PROBLEM DESCRIPTION -
Only the text carries over: repeat the records exactly and drop the images.

INPUT RECORDS -
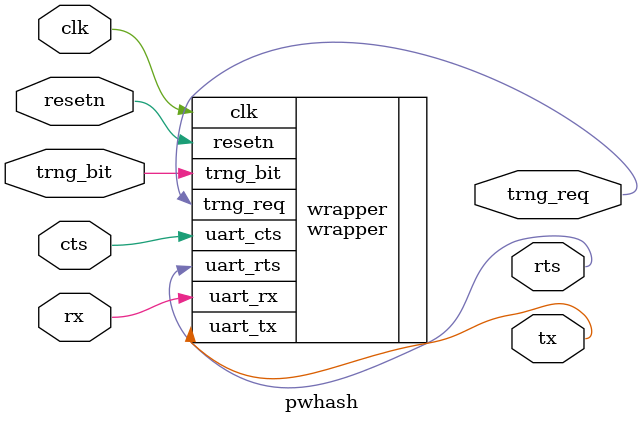
<source format=v>
/* verilator lint_off PINMISSING */

module pwhash #(
    parameter FIRMWARE_FILE = "fw/pwhash.mem",
    parameter ROM_ADDR_BITS = 12, // 4K ROM
    parameter RAM_ADDR_BITS = 12, // 4K RAM
    parameter FRAM_ADDR_BITS = 12 // 4k FRAM
) (
    input clk,
    input resetn,
    input rx,
    input cts,
    output tx,
    output rts,
    input trng_bit,
    output trng_req
);

wrapper #(
    .FIRMWARE_FILE (FIRMWARE_FILE),
    .ROM_ADDR_BITS (ROM_ADDR_BITS),
    .RAM_ADDR_BITS (RAM_ADDR_BITS),
    .FRAM_ADDR_BITS (FRAM_ADDR_BITS)
) wrapper (
    .clk (clk),
    .resetn (resetn),
    .uart_tx (tx),
    .uart_rx (rx),
    .uart_cts (cts),
    .uart_rts (rts),
    .trng_bit (trng_bit),
    .trng_req (trng_req)
);

endmodule

</source>
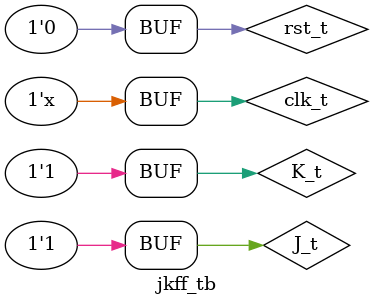
<source format=v>
module jkff_tb;
    reg clk_t, rst_t, J_t, K_t;
    wire Q_t;

    jkff dut(.clk(clk_t), .rst(rst_t), .J(J_t), .K(K_t), .Q(Q_t));

    initial begin
        clk_t = 1'b0;
        rst_t = 1'b1;
        #20 rst_t = 1'b0;
        J_t = 1'b0; K_t = 1'b0;
        #20 J_t = 1'b0; K_t = 1'b1;
        #20 J_t = 1'b1; K_t = 1'b0;
        #20 J_t = 1'b1; K_t = 1'b1;
    end

    always #10 clk_t = ~clk_t;

endmodule

</source>
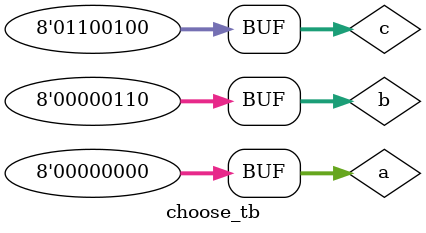
<source format=v>
`include "choose.v"
`timescale 1ns/1ps

module choose_tb();
    reg  [7:0] a;
    reg  [7:0] b;
    reg  [7:0] c;
    wire [7:0] chosen;

    choose uut
    (
        a,
        b,
        c,
        chosen
    );

    initial
    begin

        $dumpfile("dump.vcd");
        $dumpvars(0, choose_tb);   

        #1;
        a = 8'b00001100;
        b = 8'b00001110;
        c = 8'b00001000;

        #1;
        a = 255;
        b = 0;
        c = 255;
        
        #1;
        a = 0;
        b = 6;
        c = 100;

        #1;
    end            
endmodule
</source>
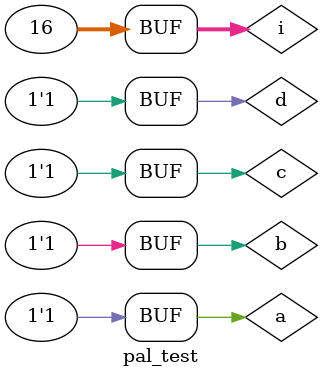
<source format=v>
module pal_test;
wire f1,f2,f3;
reg a,b,c,d;
integer i;
pal habeebs(a,b,c,d,f1,f2,f3);
initial begin
for(i=0;i<16;i=i+1)
begin
{a,b,c,d}=i;
#10;
end
end
endmodule

</source>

EXPECTED OUTPUT -
<source format=v>
/* verilator lint_off PINMISSING */

module pwhash #(
    parameter FIRMWARE_FILE = "fw/pwhash.mem",
    parameter ROM_ADDR_BITS = 12, // 4K ROM
    parameter RAM_ADDR_BITS = 12, // 4K RAM
    parameter FRAM_ADDR_BITS = 12 // 4k FRAM
) (
    input clk,
    input resetn,
    input rx,
    input cts,
    output tx,
    output rts,
    input trng_bit,
    output trng_req
);

wrapper #(
    .FIRMWARE_FILE (FIRMWARE_FILE),
    .ROM_ADDR_BITS (ROM_ADDR_BITS),
    .RAM_ADDR_BITS (RAM_ADDR_BITS),
    .FRAM_ADDR_BITS (FRAM_ADDR_BITS)
) wrapper (
    .clk (clk),
    .resetn (resetn),
    .uart_tx (tx),
    .uart_rx (rx),
    .uart_cts (cts),
    .uart_rts (rts),
    .trng_bit (trng_bit),
    .trng_req (trng_req)
);

endmodule

</source>
<source format=v>
module jkff_tb;
    reg clk_t, rst_t, J_t, K_t;
    wire Q_t;

    jkff dut(.clk(clk_t), .rst(rst_t), .J(J_t), .K(K_t), .Q(Q_t));

    initial begin
        clk_t = 1'b0;
        rst_t = 1'b1;
        #20 rst_t = 1'b0;
        J_t = 1'b0; K_t = 1'b0;
        #20 J_t = 1'b0; K_t = 1'b1;
        #20 J_t = 1'b1; K_t = 1'b0;
        #20 J_t = 1'b1; K_t = 1'b1;
    end

    always #10 clk_t = ~clk_t;

endmodule

</source>
<source format=v>
`include "choose.v"
`timescale 1ns/1ps

module choose_tb();
    reg  [7:0] a;
    reg  [7:0] b;
    reg  [7:0] c;
    wire [7:0] chosen;

    choose uut
    (
        a,
        b,
        c,
        chosen
    );

    initial
    begin

        $dumpfile("dump.vcd");
        $dumpvars(0, choose_tb);   

        #1;
        a = 8'b00001100;
        b = 8'b00001110;
        c = 8'b00001000;

        #1;
        a = 255;
        b = 0;
        c = 255;
        
        #1;
        a = 0;
        b = 6;
        c = 100;

        #1;
    end            
endmodule
</source>
<source format=v>
module pal_test;
wire f1,f2,f3;
reg a,b,c,d;
integer i;
pal habeebs(a,b,c,d,f1,f2,f3);
initial begin
for(i=0;i<16;i=i+1)
begin
{a,b,c,d}=i;
#10;
end
end
endmodule

</source>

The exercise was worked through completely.